▸ **Requirement**:
From the first line onward, reproduce the records exactly; the final line to include is the one holding "Document page, 1275x1650 pixels.".

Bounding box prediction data

= = = = =

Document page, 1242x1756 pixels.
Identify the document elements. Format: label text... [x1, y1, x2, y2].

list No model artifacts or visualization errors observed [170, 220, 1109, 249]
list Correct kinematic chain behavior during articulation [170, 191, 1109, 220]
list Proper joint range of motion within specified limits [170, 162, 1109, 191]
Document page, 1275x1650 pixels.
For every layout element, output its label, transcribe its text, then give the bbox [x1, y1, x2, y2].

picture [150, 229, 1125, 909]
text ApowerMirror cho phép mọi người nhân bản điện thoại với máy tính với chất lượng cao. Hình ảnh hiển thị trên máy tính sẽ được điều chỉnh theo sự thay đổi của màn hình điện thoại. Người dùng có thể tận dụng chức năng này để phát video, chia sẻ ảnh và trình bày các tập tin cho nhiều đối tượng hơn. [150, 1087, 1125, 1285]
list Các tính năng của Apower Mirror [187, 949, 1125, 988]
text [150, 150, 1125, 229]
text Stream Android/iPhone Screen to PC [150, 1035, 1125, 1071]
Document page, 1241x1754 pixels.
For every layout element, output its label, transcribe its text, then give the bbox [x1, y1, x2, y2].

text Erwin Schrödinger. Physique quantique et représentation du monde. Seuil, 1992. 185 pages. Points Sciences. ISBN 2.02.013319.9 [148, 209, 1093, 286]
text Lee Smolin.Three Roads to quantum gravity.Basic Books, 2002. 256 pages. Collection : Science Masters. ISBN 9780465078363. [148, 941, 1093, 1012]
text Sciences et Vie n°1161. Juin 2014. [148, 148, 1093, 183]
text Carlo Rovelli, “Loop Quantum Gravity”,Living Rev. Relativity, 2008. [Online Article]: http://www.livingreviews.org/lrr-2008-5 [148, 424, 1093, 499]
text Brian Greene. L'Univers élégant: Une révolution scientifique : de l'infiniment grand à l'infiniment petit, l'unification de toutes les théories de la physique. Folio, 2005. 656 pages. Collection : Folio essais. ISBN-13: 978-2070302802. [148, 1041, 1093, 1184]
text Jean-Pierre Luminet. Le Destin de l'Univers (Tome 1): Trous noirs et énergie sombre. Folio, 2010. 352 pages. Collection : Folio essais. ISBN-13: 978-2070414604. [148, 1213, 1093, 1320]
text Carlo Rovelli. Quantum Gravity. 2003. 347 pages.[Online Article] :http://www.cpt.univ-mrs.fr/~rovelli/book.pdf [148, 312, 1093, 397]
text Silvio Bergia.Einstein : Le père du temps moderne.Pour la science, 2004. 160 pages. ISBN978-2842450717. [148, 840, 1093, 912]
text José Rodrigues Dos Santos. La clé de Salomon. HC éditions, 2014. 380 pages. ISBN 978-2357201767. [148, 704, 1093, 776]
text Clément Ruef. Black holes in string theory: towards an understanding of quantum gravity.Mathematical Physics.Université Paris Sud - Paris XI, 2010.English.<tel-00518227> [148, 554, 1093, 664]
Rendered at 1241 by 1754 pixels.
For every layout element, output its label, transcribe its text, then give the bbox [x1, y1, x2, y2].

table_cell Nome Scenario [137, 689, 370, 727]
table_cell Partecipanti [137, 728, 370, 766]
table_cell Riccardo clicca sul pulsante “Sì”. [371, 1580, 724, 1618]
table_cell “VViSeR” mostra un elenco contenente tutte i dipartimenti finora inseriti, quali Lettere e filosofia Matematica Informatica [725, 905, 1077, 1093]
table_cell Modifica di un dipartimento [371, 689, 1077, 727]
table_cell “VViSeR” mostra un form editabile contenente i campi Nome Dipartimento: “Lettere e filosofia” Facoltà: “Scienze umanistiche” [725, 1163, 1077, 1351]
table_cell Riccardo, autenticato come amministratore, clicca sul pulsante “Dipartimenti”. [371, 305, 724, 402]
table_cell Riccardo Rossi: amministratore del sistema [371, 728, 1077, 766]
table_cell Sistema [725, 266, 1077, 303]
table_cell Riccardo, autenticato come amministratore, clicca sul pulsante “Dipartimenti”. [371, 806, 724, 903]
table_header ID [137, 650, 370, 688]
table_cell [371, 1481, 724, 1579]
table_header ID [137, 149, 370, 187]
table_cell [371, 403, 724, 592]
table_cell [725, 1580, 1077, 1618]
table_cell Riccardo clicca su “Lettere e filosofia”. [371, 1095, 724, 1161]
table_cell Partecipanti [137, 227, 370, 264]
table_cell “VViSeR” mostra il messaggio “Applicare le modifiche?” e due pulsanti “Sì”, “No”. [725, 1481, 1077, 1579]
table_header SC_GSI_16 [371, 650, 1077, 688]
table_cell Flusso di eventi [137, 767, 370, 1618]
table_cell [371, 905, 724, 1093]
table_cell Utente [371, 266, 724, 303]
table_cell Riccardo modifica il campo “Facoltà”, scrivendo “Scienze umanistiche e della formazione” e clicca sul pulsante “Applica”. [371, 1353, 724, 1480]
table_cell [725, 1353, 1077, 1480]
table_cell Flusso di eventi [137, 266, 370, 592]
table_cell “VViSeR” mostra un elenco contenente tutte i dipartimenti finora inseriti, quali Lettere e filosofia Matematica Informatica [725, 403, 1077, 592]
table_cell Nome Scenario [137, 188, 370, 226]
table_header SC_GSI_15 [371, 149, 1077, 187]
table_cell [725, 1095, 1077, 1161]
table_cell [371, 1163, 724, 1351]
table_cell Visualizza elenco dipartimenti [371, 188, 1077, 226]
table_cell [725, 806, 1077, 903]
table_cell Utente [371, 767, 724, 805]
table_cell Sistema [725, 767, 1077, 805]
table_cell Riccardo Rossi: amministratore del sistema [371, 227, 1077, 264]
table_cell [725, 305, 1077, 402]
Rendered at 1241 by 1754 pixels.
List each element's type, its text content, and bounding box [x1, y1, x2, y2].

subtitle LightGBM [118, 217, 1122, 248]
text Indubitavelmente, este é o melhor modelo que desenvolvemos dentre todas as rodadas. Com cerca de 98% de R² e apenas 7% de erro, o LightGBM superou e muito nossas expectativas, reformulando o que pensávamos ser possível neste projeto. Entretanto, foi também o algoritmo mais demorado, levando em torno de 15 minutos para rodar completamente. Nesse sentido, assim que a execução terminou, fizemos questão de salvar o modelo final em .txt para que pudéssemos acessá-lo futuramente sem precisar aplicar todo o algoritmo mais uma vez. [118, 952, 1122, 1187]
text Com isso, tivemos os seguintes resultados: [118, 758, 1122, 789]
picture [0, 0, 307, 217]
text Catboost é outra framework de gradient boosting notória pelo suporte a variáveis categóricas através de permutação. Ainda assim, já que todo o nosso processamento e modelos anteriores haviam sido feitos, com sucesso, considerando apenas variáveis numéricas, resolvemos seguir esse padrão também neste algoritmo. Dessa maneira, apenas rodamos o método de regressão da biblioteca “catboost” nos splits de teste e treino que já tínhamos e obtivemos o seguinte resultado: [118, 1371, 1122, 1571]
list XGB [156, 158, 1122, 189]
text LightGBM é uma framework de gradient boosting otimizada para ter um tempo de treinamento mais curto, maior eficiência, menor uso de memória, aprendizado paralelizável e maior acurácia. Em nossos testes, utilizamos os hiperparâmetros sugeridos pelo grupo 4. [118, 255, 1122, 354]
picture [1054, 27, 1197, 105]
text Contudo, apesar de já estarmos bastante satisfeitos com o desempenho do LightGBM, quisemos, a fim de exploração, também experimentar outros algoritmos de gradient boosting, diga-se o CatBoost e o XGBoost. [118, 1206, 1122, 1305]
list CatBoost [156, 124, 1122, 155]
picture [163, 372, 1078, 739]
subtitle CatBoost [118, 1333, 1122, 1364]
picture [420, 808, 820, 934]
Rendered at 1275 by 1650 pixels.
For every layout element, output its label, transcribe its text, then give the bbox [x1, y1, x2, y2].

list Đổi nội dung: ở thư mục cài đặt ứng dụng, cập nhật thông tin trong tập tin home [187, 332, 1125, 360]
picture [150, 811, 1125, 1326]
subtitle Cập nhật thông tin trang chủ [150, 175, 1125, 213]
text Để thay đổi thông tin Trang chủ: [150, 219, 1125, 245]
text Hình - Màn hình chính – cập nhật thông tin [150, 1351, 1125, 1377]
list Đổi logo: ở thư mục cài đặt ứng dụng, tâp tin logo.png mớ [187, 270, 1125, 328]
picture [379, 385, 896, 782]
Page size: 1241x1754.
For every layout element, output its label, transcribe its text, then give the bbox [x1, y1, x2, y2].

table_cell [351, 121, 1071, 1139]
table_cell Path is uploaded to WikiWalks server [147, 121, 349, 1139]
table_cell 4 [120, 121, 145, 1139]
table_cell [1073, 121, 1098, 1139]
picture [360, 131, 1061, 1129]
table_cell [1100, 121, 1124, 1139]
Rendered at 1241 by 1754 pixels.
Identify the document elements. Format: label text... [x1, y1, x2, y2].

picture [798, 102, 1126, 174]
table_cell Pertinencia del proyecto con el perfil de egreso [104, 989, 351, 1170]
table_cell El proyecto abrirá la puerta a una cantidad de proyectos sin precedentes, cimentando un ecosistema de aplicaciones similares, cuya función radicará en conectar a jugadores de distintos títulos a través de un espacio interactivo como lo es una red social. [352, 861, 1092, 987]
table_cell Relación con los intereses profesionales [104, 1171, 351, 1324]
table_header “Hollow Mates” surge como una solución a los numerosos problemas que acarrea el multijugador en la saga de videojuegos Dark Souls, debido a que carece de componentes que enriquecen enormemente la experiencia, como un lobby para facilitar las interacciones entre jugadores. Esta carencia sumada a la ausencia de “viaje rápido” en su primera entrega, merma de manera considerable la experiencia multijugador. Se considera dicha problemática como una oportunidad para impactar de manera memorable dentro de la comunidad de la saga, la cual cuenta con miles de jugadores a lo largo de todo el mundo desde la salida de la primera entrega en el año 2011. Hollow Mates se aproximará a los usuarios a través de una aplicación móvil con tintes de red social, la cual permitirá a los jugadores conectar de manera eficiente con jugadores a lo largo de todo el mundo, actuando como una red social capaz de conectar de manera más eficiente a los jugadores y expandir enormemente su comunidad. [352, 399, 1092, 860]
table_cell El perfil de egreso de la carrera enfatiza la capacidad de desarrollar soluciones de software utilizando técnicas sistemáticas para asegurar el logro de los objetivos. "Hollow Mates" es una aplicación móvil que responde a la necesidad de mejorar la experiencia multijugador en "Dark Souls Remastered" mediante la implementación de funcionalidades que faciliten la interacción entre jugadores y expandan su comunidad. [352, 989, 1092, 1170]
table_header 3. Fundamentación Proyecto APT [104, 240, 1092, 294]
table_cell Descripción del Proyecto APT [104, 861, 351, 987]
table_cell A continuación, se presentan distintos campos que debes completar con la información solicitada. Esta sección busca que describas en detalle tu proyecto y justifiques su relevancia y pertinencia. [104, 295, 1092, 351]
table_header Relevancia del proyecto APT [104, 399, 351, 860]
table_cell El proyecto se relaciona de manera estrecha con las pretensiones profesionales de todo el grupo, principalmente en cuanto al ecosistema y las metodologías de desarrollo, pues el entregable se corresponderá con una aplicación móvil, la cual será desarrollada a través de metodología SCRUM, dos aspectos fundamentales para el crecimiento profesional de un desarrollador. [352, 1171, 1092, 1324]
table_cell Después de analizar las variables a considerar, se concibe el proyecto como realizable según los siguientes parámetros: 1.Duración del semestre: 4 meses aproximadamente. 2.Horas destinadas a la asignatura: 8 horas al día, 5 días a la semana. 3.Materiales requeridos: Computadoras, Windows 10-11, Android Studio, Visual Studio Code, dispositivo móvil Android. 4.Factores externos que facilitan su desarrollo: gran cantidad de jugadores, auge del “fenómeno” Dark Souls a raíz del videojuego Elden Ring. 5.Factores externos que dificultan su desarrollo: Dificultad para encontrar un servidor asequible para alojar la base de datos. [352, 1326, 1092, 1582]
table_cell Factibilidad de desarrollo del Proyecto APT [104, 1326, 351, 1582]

= = = = =

▸ **Expected answer**:
Document page, 1242x1756 pixels.
Identify the document elements. Format: label text... [x1, y1, x2, y2].

list No model artifacts or visualization errors observed [170, 220, 1109, 249]
list Correct kinematic chain behavior during articulation [170, 191, 1109, 220]
list Proper joint range of motion within specified limits [170, 162, 1109, 191]
Document page, 1275x1650 pixels.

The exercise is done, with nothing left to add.